FTC Opening Inquiry on Sony’s Bungie Acquisition

| May 6, 2022
FTC Opening Inquiry on Sony's Bungie Acquisition

The Federal Trade Commission is opening an official inquiry into Sony’s acquisition of Bungie, the studio behind the Destiny series.

This marks a notable increase in oversight for acquisitions in the gaming industry, and it’ll be the second planned purchase the FTC is investigating. In April 2022, the FTC announced it was launching an investigation of the Microsoft Activision deal, which is still ongoing.

In January Sony announced it was purchasing Bungie for $3.6 billion, although the studio would continue to function as an “independent subsidiary.” According to The Information, the FTC began seeking more information about the deal last week.

The investigation will focus on concerns that Sony is trying to block competition, like Xbox, from accessing Bungie’s games, including Destiny 2. In short, an investigation would have to examine the popularity of Destiny 2 and whether blocking access could meaningfully hurt competitors. This is similar to the FTC’s investigation of Microsoft, which is examining consumer data and other aspects to try and determine how the deal might impact the labour market and those that have accused Activision of discrimination and hostile workplace.
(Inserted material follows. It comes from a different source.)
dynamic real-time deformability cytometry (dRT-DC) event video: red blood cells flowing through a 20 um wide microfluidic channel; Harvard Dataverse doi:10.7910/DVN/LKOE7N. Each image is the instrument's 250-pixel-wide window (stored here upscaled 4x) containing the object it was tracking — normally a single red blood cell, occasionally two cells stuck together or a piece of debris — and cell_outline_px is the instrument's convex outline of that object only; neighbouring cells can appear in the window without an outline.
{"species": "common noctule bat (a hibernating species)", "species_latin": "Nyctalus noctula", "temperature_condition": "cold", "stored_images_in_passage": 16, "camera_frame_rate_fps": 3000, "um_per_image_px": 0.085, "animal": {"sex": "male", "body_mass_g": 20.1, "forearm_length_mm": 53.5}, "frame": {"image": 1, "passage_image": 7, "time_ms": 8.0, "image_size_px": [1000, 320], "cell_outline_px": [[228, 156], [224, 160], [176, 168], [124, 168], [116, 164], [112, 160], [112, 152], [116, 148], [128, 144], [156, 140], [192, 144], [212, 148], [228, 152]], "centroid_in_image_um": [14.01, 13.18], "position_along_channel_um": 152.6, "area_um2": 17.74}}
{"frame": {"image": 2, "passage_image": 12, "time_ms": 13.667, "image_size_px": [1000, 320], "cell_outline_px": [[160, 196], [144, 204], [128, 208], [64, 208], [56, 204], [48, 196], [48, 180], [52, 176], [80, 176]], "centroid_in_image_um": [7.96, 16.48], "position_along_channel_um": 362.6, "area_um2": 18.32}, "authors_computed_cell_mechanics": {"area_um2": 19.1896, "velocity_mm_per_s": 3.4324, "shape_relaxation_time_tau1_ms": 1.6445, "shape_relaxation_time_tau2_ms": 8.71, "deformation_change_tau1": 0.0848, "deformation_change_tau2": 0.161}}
Ftc Opening Inquiry On Sony'S Bungie Acquisition

While the FTC’s investigation is unlikely to put a stop to Sony’s purchase of Bungie, it could potentially slow the deal down by a matter of weeks or months. Sony is at an advantage, as it has already stated Destiny 2 will remain a multiplatform title, and Bungie remains largely independent, rather than being folded into PlayStation Studios. The deal also isn’t wracked by the controversy and issues that surround Microsoft.

Acquisitions in the video game industry are likely to come under more scrutiny moving forward, as more companies continue to consolidate. Earlier this year, Take-Two Interactive announced it was acquiring Zynga, and Embracer Group merged with Borderlands developer Gearbox. Even the New York Times got in on the party when it bought the massively popular Wordle.